What is expected: Below are some entries. Repeat exactly the lines from the one with "JES-21, estimate: 4h -> 2h" through the one with "JES-29, owner: Virginia Jordan -> Jack Watson", and only those.

Entries provided:
*** Block opens ***

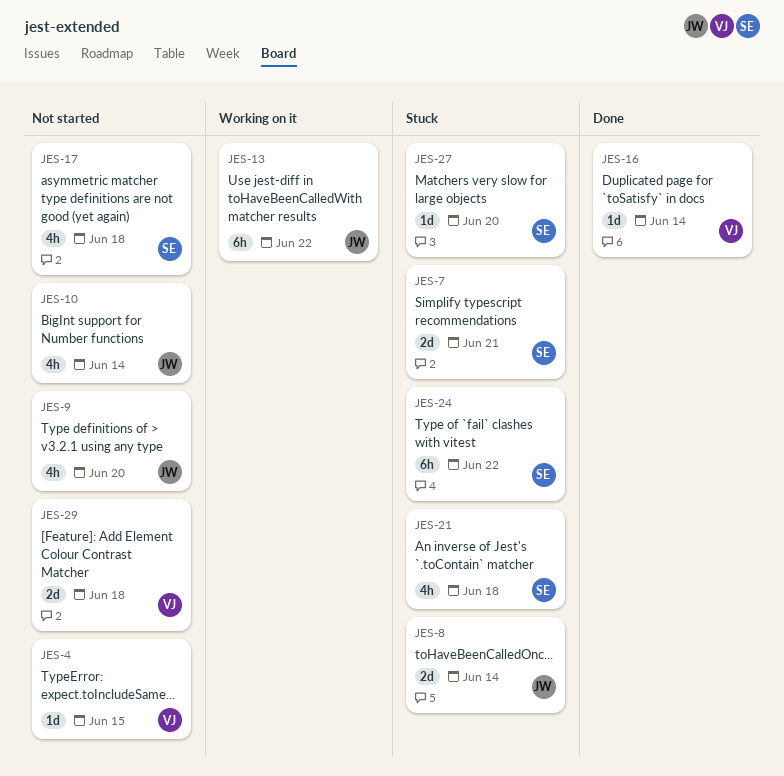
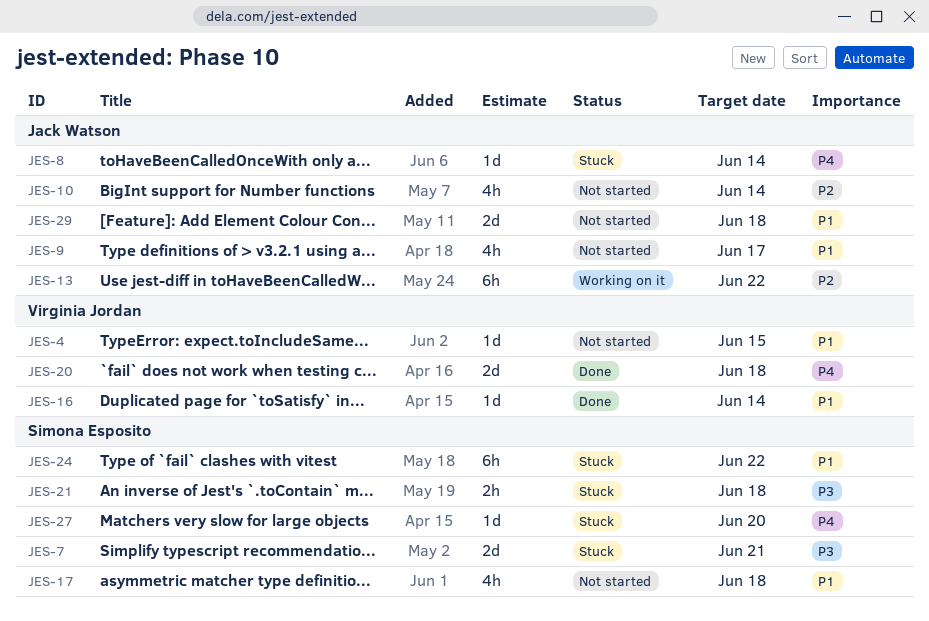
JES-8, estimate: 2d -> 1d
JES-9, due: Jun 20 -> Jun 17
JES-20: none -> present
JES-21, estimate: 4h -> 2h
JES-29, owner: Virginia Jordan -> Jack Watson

*** Block closes ***
*** Block opens ***

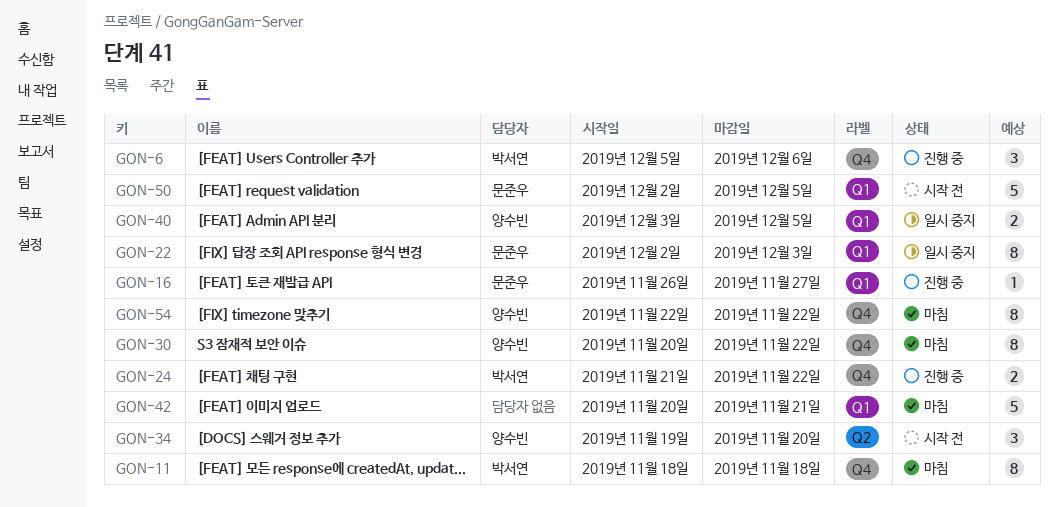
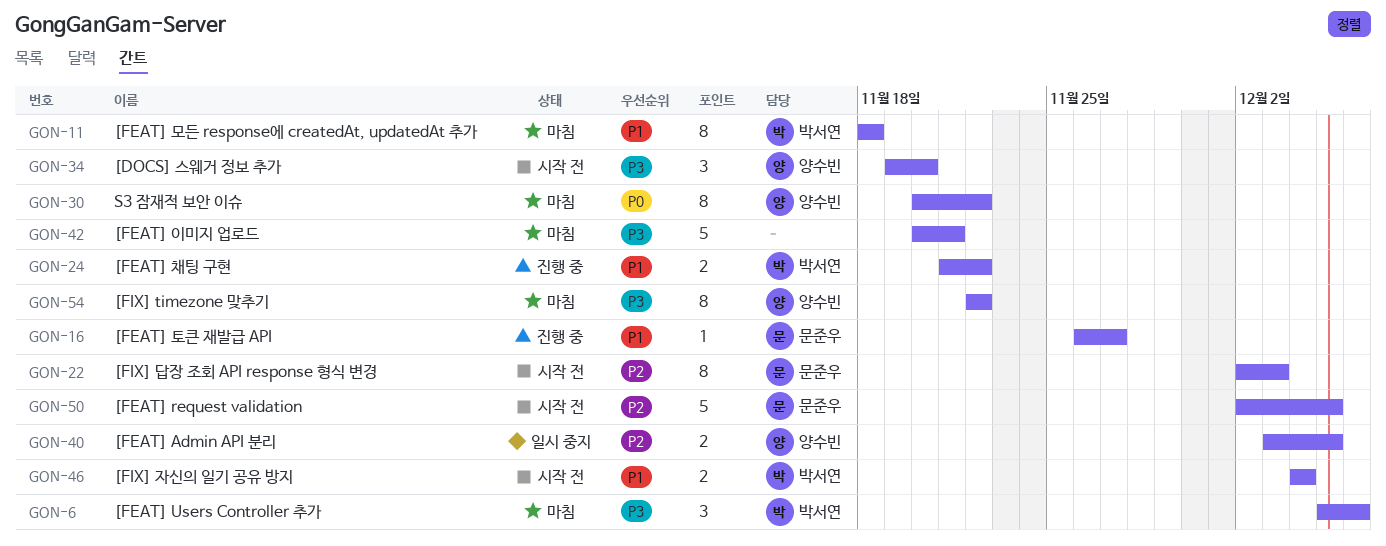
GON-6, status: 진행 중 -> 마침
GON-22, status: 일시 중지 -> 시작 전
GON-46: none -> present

*** Block closes ***
*** Block opens ***

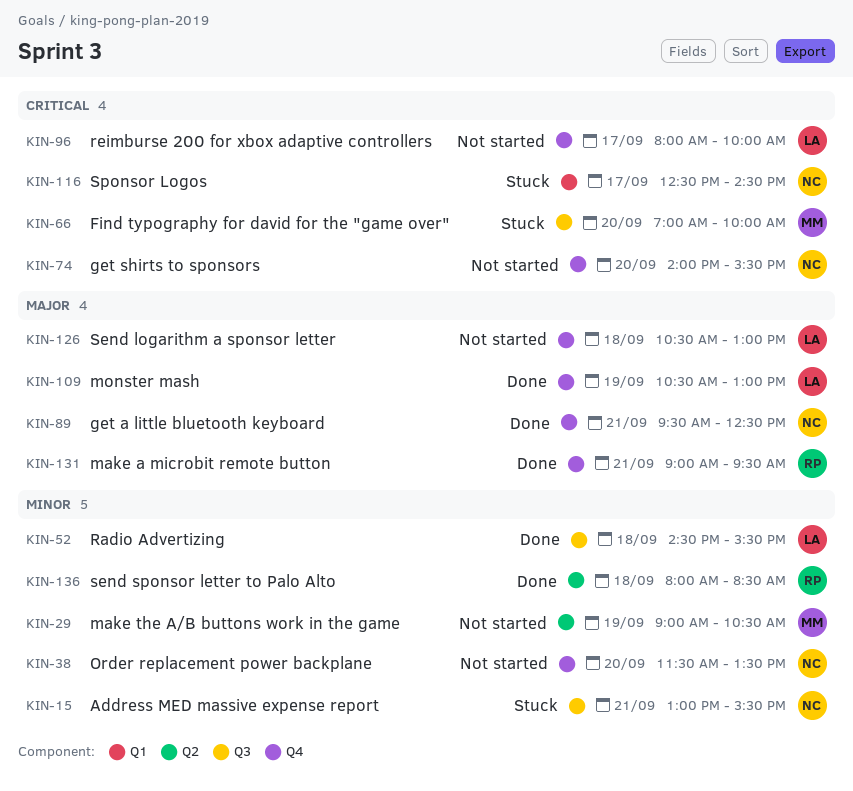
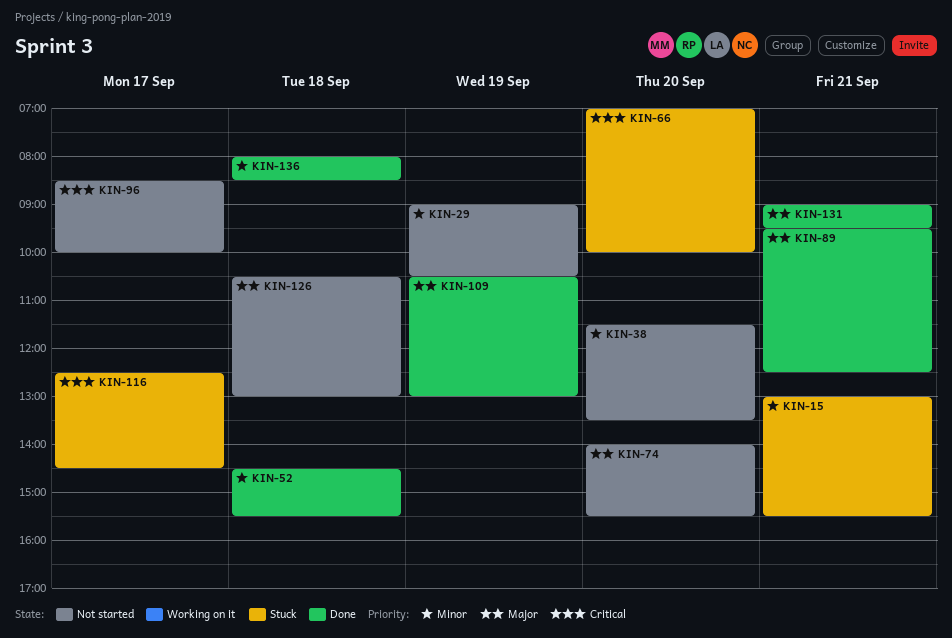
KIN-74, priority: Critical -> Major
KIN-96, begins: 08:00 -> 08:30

*** Block closes ***

Output:
JES-21, estimate: 4h -> 2h
JES-29, owner: Virginia Jordan -> Jack Watson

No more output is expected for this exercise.